Excerpt provided section start

So what do we see? Looking at the first set of lines, we see that state-local fiscal imbalances are entirely expenditure-driven. Surprisingly, revenues are no lower in deficit years than in surplus ones. Note that this is true of total revenues, but not of taxes. Deficit years are indeed associated with lower tax revenue and surplus years with higher taxes, as we would expect. (That’s what the positive values in the “taxes” row mean.) But this is fully offset by the opposite variation in payments from the federal government, which are lower in surplus years and higher in deficit years. During the most recent recession, for example, aggregate state and local taxes declined by about 0.4 percent of GDP. But federal assistance to state and local governments increased by 0.9 percent of GDP. This was unexpected to me: I had expected most of the variation in state budget balances to come from the revenue side. But evidently it doesn’t. The covariance matrix is confirming, and quantifying, what you can see in the figure below: Deficit years for the state-local sector are associated with peaks in spending, not troughs in revenue.

Aggregate State-Local Revenue and Expenditure, 1953-2013

Turning to the question of how imbalances are accommodated, we find a similarly one-sided story. None of the changes in state-local budget balances result in changes in borrowing; all of them go to changes in fund contributions and direct asset purchases. [5] For the sector as a whole, in fact, asset purchases absorb more than all the variation in fiscal imbalances; borrowing is lower in deficit years than in surplus years. (For state governments, borrowing does absorb about ten percent of variation in the fiscal balance.) Note that very little of this is accounted for by pensions — less than none in the case of state governments, which see lower overall asset accumulation but higher pension fund contributions in deficit years. Again, even though pension funds account for most state-local assets, they account for very little of the year to year variation in asset purchases.

So the data tells a very clear story: Variation in state-local budget balances is driven entirely by the expenditure side; cyclical changes in their own revenue are entirely offset by changes in federal aid. And state budget imbalances are accommodated entirely by changes in the rate at which governments buy or sell assets. Over the postwar period, the state-local government sector has not used borrowing to smooth over imbalances between revenue and spending.


[1] The interesting historical meta-question, to which I have no idea of the answer, when and why regression analysis came to so completely dominate empirical work in economics. I suspect there are some deep reasons why economists are more attracted to methodologies that treat observed data as a sample or “draw” from a universal set of rules, rather than methodologies that focus on the observed data as the object of inquiry in itself.

[2] I confess I only realized recently that variance decompositions can be used this way. In retrospect, we should have done this in our papers in household debt.

[3] Revenue and expenditure here include everything except trust fund income and payments. In other words, unlike in the previous post, I am following the standard practice of treating state and local budgets separate from pension funds and other trust funds. The last line, “NAFA and Trusts”, includes both contributions to trust funds and acquisition of financial assets by the local government itself. But income generated by trust fund assets, and employee contributions to pension funds, are not included in revenue, and benefits paid are not included in expenditure. So the “fiscal balance” term here is basically the same as that reported by the NIPAs and other standard sources.

[4] This is different from households and the federal government, where higher debt and, in the case of households, more variable interest rates, mean that interest rates are of first-order importance in explaining the evolution of debt ratios over time.

Excerpt provided section end
Data for processing section start

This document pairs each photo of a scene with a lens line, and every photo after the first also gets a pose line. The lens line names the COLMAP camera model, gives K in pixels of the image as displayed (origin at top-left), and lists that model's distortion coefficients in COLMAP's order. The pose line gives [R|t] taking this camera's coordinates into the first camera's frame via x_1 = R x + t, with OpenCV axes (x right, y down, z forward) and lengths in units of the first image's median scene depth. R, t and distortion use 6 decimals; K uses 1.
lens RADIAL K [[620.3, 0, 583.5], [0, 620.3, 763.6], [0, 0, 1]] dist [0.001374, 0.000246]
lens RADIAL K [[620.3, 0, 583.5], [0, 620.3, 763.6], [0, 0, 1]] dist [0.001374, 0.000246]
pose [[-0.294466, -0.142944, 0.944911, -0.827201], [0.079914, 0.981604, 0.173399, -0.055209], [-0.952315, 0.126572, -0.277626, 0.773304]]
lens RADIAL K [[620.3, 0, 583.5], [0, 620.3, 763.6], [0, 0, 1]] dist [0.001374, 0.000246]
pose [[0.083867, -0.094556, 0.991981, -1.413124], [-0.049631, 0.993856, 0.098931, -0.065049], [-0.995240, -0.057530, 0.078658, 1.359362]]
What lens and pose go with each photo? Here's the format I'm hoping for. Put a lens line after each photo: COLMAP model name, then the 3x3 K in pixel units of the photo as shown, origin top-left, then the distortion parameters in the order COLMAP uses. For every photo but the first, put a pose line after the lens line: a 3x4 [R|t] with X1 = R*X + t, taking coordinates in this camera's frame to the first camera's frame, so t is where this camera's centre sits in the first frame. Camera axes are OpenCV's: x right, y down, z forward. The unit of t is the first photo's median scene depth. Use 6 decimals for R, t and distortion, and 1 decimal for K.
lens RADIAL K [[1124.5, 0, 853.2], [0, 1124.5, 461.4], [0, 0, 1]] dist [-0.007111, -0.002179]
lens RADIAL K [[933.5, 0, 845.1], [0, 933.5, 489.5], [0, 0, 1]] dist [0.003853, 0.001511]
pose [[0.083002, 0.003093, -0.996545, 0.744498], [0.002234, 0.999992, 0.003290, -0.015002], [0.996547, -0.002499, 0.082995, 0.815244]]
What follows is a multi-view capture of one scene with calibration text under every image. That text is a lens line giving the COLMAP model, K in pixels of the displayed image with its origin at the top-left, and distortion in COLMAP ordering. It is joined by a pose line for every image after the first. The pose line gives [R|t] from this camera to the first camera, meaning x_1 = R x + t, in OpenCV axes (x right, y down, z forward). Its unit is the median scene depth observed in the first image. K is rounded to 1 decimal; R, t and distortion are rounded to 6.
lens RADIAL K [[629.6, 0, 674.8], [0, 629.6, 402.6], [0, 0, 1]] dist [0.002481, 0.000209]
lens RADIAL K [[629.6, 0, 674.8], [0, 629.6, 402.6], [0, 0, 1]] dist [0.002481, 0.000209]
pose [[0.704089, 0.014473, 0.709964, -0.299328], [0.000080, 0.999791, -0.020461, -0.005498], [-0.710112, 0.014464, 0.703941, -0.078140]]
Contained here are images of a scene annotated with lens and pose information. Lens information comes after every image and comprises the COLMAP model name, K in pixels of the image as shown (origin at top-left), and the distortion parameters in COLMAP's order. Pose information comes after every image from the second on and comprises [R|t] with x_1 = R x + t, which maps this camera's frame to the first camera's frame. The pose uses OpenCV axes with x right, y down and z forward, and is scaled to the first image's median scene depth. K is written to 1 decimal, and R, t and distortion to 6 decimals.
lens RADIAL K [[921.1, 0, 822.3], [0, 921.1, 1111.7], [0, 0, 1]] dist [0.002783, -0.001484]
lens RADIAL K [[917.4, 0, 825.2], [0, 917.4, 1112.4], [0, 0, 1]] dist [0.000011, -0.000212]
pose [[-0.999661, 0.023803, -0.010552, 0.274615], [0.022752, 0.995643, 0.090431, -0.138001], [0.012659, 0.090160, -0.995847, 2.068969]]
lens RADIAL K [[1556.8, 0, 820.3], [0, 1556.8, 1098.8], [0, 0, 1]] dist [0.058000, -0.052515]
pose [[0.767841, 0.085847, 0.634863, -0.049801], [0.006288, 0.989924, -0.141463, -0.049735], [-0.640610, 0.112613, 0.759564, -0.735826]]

Data for processing section end

What you need to do
**a.** From the rows, take the part that opens with the line containing "What follows is" and closes with the line containing "0.014464, 0.703941, -0.078140]]", and put those lines into a JSON list of strings with one string per line and blank lines left out.
**b.** Write what comes next in the passage on state and local budget imbalances, starting right after its last sentence.

Expected outputs
**a.**
[
  "What follows is a multi-view capture of one scene with calibration text under every image. That text is a lens line giving the COLMAP model, K in pixels of the displayed image with its origin at the top-left, and distortion in COLMAP ordering. It is joined by a pose line for every image after the first. The pose line gives [R|t] from this camera to the first camera, meaning x_1 = R x + t, in OpenCV axes (x right, y down, z forward). Its unit is the median scene depth observed in the first image. K is rounded to 1 decimal; R, t and distortion are rounded to 6.",
  "lens RADIAL K [[629.6, 0, 674.8], [0, 629.6, 402.6], [0, 0, 1]] dist [0.002481, 0.000209]",
  "lens RADIAL K [[629.6, 0, 674.8], [0, 629.6, 402.6], [0, 0, 1]] dist [0.002481, 0.000209]",
  "pose [[0.704089, 0.014473, 0.709964, -0.299328], [0.000080, 0.999791, -0.020461, -0.005498], [-0.710112, 0.014464, 0.703941, -0.078140]]"
]

**b.**
[5] It might seem contradictory to say that a third of the variation in changes in the debt ratio is due to the fiscal balance, even though none of the variation in the fiscal balance is passed through to changes in borrowing. The reason this is possible is that those periods when there are both deficits and higher borrowing, also are periods of slower nominal income growth. This implies additional variance in debt growth, which is attributed to both growth and the fiscal balance. There’s some helpful discussion here.


(This post is based on a paper in process. I probably will not post any more material from this project for the next month or so, since I need to return to the question of potential output.)


Are US Households Done Deleveraging?

This Tuesday, I’ll be  at Joseph Stiglitz’s event at Columbia University on finance and inequality, presenting my work with Arjun Jayadev on household debt. You can find the latest version of our paper here.

In preparation, I’ve been updating the numbers and the results are interesting. As folks at the Fed have noted, the post-2007 period of household deleveraging seems to have reached its end. Here’s what the household debt picture looks like, in the accounting framework that Arjun and I prefer.

The units are percent of adjusted household income. (We can ignore the adjustments here.) The heavy black line shows the year-over-year change in household debt-income ratios. The bars then disaggregate that change into new borrowing by households — the primary deficit — and the respective contributions of interest payments, inflation, income growth, and defaults. A negative bar indicates a factor that reduces leverage; in most years, this includes both (real) income and inflation, since by raising the denominator they reduce the debt-income ratio. A positive bar indicates a factor that increases leverage; this includes interest payments (which are always positive), and the primary deficit in years in which households are on net receiving funds from credit markets.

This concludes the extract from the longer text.